The part of machine learning that has always fascinated me is natural language processing (NLP). I’m somehow drawn to problems whose input is text from some source though I’m no expert in NLP at all. I’ve been playing with spaCy, an incredibly powerful Python library for common NLP tasks. I admire spaCy’s focus: instead of offering a variety of options and algorithms (like NLTK), spaCy aims to implement ones that are deemed the most effective by the maintainer.
While playing with spaCy, I came across a situation that I felt should have been easy but I just couldn’t work out the right way to extend spaCy to deal with it. In the text I was dealing with, the author had organized it as basically an ordered list. So the text read “1.Liaising with blahblahblah. 2.Developing the blahblahalbha” and so on. The challenge was that out of the box spaCy was not splitting “1.Liaising” into “1”, “.”, “Liaising” like I needed/expect. Okay, simple enough: spaCy’s docs discuss tokenization so I immediately realized I needed to add a prefix search:
def create_custom_tokenizer(nlp):
prefix_re = re.compile(r'[0-9]\.')
return Tokenizer(nlp.vocab, prefix_search = prefix_re.search)
nlp = spacy.load('en')
nlp.tokenizer = custom_tokenizer(nlp)
This worked great as far as my custom text was concerned but now other things spaCy was previously splitting properly were no longer being split correctly e.g. “(for” was formerly split into “(“, “for” but was now retained as the single token “(for”. What I wanted to do was simply add my tokenization rule to spaCy’s set. It also appeared I’d lost the other tokenization rules as well (the suffix and infix ones). Losing those rules isn’t wholly surprising (since I didn’t pass them to the Tokenizer
I instantiated) but it wasn’t clear to me how to preserve those rules.
Searching the web was fruitless for a few hours but finally I came across this issue that unlocked the secret to my problem. The problem as described was one I was also also wrestling with: incorrect spacing around a parentheses i.e. “portfolio(Stocks” should have been split into “portfolio”, “(“, “Stocks” but it was being retained as one token. Shown in the issue was a few keys.
First, you can access spaCy’s bulit-in prefix, suffix, and infix entries as:
default_prefixes = nlp.Defaults.prefixes
default_infixes = nlp.Defaults.prefixes
default_suffixes = nlp.Defaults.suffixes
Each of these types is a tuple of Regex patterns. If you look at spaCy’s util.py, locate the methods compile_prefix_regex
, compile_suffix_regex
, and compile_infix_regex
. You’ll see that these methods combine each of the patterns in the tuple into a single Regex pattern that is then compiled:
def compile_prefix_regex(entries):
if '(' in entries:
# Handle deprecated data
expression = '|'.join(['^' + re.escape(piece)
for piece in entries if piece.strip()])
return re.compile(expression)
else:
expression = '|'.join(['^' + piece
for piece in entries if piece.strip()])
return re.compile(expression)
def compile_suffix_regex(entries):
expression = '|'.join([piece + '$' for piece in entries if piece.strip()])
return re.compile(expression)
def compile_infix_regex(entries):
expression = '|'.join([piece for piece in entries if piece.strip()])
return re.compile(expression)
Once we learn this fact, it becomes more obvious that what we really want to do to define our custom tokenizer is add our Regex pattern to spaCy’s default list and we need to give Tokenizer
all 3 types of searches (even if we’re not modifying them).
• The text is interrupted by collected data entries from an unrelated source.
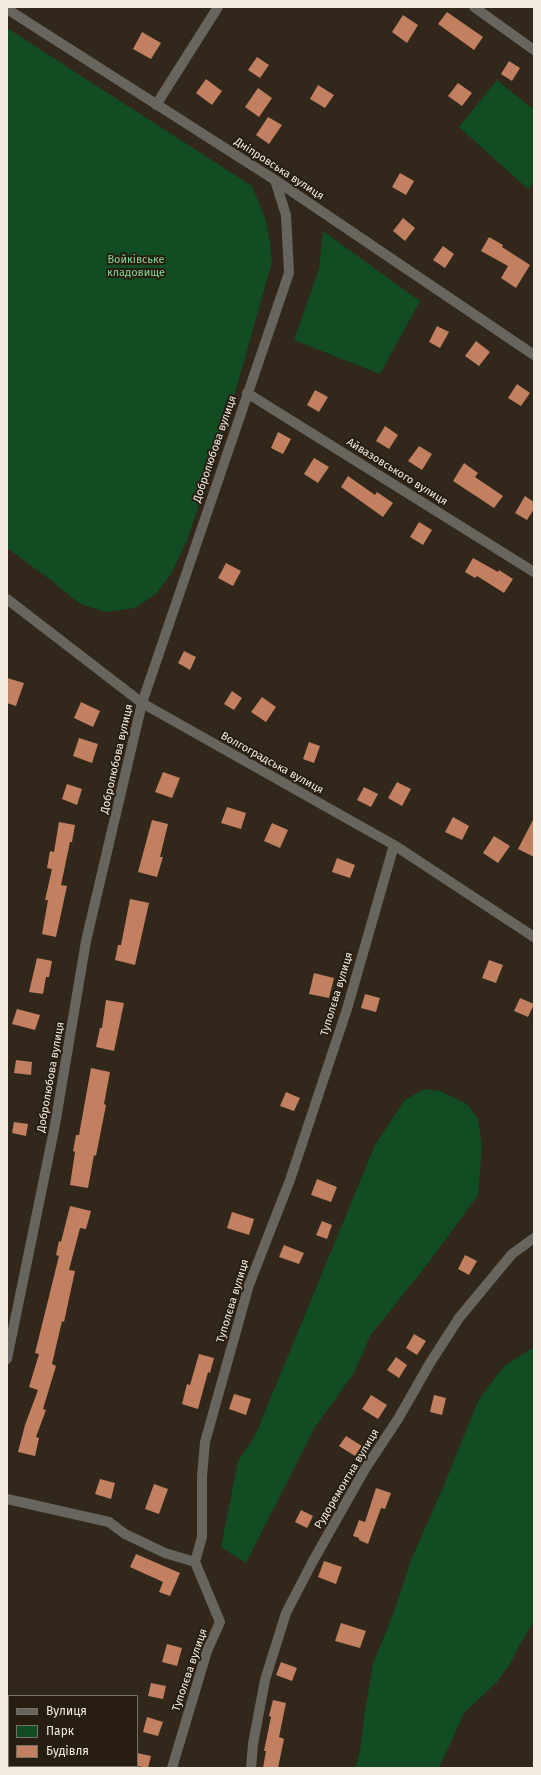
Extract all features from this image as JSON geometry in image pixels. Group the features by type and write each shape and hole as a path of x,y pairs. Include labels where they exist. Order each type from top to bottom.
{"street":[{"path":"156,105 218,7"},
{"path":"474,7 534,50"},
{"name":"Дніпровська вулиця","path":"7,8 275,180 534,355"},
{"name":"Добролюбова вулиця","path":"7,1359 55,1125 86,941 142,703 289,273 286,215 275,180"},
{"name":"Айвазовського вулиця","path":"247,393 534,572"},
{"name":"Волгоградська вулиця","path":"7,599 142,703 394,845 534,937"},
{"name":"Туполєва вулиця","path":"172,1768 207,1651 220,1622 195,1562 202,1537 202,1476 205,1442 249,1285 290,1180 347,1009 394,845"},
{"name":"Рудоремонтна вулиця","path":"251,1768 252,1744 265,1680 286,1613 317,1554 365,1469 398,1419 430,1363 459,1318 512,1254 534,1238"},
{"path":"7,1499 109,1522 125,1534 165,1553 195,1562"}],"green space":[{"name":"Войківське кладовище","path":"7,28 252,186 265,218 272,262 229,414 187,540 172,572 157,593 135,608 106,612 80,604 52,581 7,548"},
{"path":"497,80 534,110 534,182 528,189 459,127"},
{"path":"323,231 420,301 380,374 294,340 319,269"},
{"path":"424,1089 440,1091 467,1104 478,1119 482,1146 478,1195 432,1258 370,1336 354,1373 315,1427 246,1563 221,1547 238,1461 255,1436 375,1145 404,1101"},
{"path":"534,1347 534,1621 510,1664 497,1682 464,1713 439,1768 355,1768 360,1752 373,1664 394,1612 411,1560 442,1490 479,1399 504,1366"}],"building":[{"path":"447,12 483,37 474,50 438,24"},
{"path":"403,15 418,25 407,43 392,32"},
{"path":"142,32 161,43 151,59 133,49"},
{"path":"257,57 269,65 260,78 248,70"},
{"path":"509,61 520,68 512,81 501,74"},
{"path":"206,79 222,91 212,105 196,93"},
{"path":"458,83 472,93 462,106 448,96"},
{"path":"318,85 334,95 325,108 310,99"},
{"path":"258,88 272,98 259,117 245,107"},
{"path":"268,117 282,125 269,144 256,135"},
{"path":"400,173 414,181 406,195 392,187"},
{"path":"403,218 415,228 405,241 393,231"},
{"path":"489,237 503,245 502,247 530,265 516,288 501,278 508,266 481,251"},
{"path":"443,246 454,254 445,268 433,260"},
{"path":"437,326 449,332 440,348 429,342"},
{"path":"476,341 490,352 479,366 465,356"},
{"path":"517,384 530,393 521,406 508,398"},
{"path":"315,390 328,397 319,412 307,405"},
{"path":"385,426 398,435 389,449 376,441"},
{"path":"278,432 291,439 283,454 271,448"},
{"path":"419,446 432,454 422,470 408,461"},
{"path":"314,458 329,467 318,483 304,474"},
{"path":"464,463 478,473 475,477 503,496 494,508 453,481"},
{"path":"348,476 375,495 377,492 393,503 383,517 341,487"},
{"path":"525,496 534,502 534,509 527,520 515,513"},
{"path":"419,522 432,530 423,545 410,537"},
{"path":"473,558 498,572 499,570 513,579 504,593 477,576 475,578 465,572"},
{"path":"226,563 241,571 233,586 218,578"},
{"path":"184,651 196,657 190,670 178,663"},
{"path":"7,678 24,683 16,706 7,703"},
{"path":"232,691 242,698 234,710 224,704"},
{"path":"262,697 276,707 266,722 251,712"},
{"path":"81,702 100,711 93,727 74,718"},
{"path":"79,738 98,744 92,763 73,756"},
{"path":"309,742 320,746 314,763 303,759"},
{"path":"163,772 180,778 172,798 155,792"},
{"path":"397,782 411,789 402,806 388,798"},
{"path":"67,784 82,789 77,805 62,799"},
{"path":"364,787 378,794 371,807 357,800"},
{"path":"227,807 246,813 241,829 221,823"},
{"path":"453,817 469,826 462,840 445,832"},
{"path":"534,818 534,857 518,849"},
{"path":"152,820 168,824 160,857 163,857 157,877 138,872"},
{"path":"59,822 75,825 61,885 67,886 56,937 42,934 48,900 45,900 52,869 47,868 50,851 54,852"},
{"path":"272,823 288,830 280,848 264,841"},
{"path":"494,836 510,846 498,863 483,853"},
{"path":"337,858 355,865 350,878 332,872"},
{"path":"130,899 149,903 135,965 115,960 118,945 121,945"},
{"path":"37,958 52,961 49,977 46,977 43,994 29,992"},
{"path":"489,960 503,965 496,983 482,978"},
{"path":"314,973 334,978 329,998 309,994"},
{"path":"365,994 380,998 376,1012 361,1008"},
{"path":"520,998 534,1004 528,1017 514,1011"},
{"path":"106,1000 124,1003 114,1051 96,1047 100,1028 102,1028"},
{"path":"17,1009 40,1015 35,1030 12,1024"},
{"path":"16,1060 32,1062 31,1075 14,1073"},
{"path":"91,1068 110,1072 104,1104 106,1105 88,1188 70,1185 75,1152 73,1151 76,1135 79,1135"},
{"path":"286,1092 300,1098 294,1111 280,1106"},
{"path":"14,1122 28,1124 26,1136 12,1133"},
{"path":"317,1179 337,1187 331,1202 311,1195"},
{"path":"70,1206 91,1211 86,1229 80,1228 69,1270 75,1271 64,1322 62,1321 52,1364 56,1366 43,1409 46,1410 36,1437 39,1438 35,1456 18,1452 25,1425 38,1390 29,1387 39,1354 35,1353 59,1256 56,1255 59,1241 61,1242"},
{"path":"232,1212 254,1219 249,1235 227,1228"},
{"path":"322,1221 332,1225 327,1239 316,1235"},
{"path":"284,1245 304,1253 299,1264 279,1257"},
{"path":"465,1255 477,1261 469,1275 458,1269"},
{"path":"414,1334 426,1341 417,1355 406,1348"},
{"path":"199,1354 214,1358 210,1373 208,1372 198,1409 182,1404 187,1384 190,1385"},
{"path":"396,1357 407,1365 399,1378 387,1370"},
{"path":"234,1394 251,1399 246,1415 229,1409"},
{"path":"371,1395 387,1405 378,1419 362,1409"},
{"path":"434,1395 446,1398 442,1415 430,1412"},
{"path":"346,1436 362,1446 355,1456 339,1446"},
{"path":"100,1479 115,1483 111,1499 95,1494"},
{"path":"154,1484 168,1489 159,1514 145,1509"},
{"path":"376,1488 391,1493 385,1509 381,1508 368,1544 353,1536 359,1520 365,1522"},
{"path":"301,1510 313,1516 307,1528 295,1522"},
{"path":"136,1554 180,1573 170,1596 159,1592 163,1582 130,1567"},
{"path":"324,1561 342,1567 336,1584 318,1577"},
{"path":"341,1623 366,1631 360,1648 335,1641"},
{"path":"167,1644 182,1648 177,1666 162,1662"},
{"path":"281,1662 297,1668 292,1681 276,1675"},
{"path":"151,1683 166,1686 163,1699 148,1696"},
{"path":"273,1700 286,1703 279,1737 284,1739 278,1768 263,1768 266,1751 264,1751 271,1717 269,1716"},
{"path":"147,1717 163,1722 158,1736 143,1732"},
{"path":"138,1753 151,1756 148,1768 138,1766"}]}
My custom tokenizer factory function thus becomes:
def create_custom_tokenizer(nlp):
my_prefix = r'[0-9]\.'
all_prefixes_re = spacy.util.compile_prefix_regex(tuple(list(nlp.Defaults.prefixes) + [my_prefix]))
# Handle ( that doesn't have proper spacing around it
custom_infixes = ['\.\.\.+', '(?<=[0-9])-(?=[0-9])', '[!&:,()]']
infix_re = spacy.util.compile_infix_regex(tuple(list(nlp.Defaults.infixes) + custom_infixes))
suffix_re = spacy.util.compile_suffix_regex(nlp.Defaults.suffixes)
return Tokenizer(nlp.vocab, nlp.Defaults.tokenizer_exceptions,
prefix_search = all_prefixes_re.search,
infix_finditer = infix_re.finditer, suffix_search = suffix_re.search,
token_match=None)
I hope this saves people time in the future. spaCy is a great library and its documentation is quite good. If I’m able to figure out their website generation, I hope to offer this example to their documentation since at least to me this was a non-obvious situation.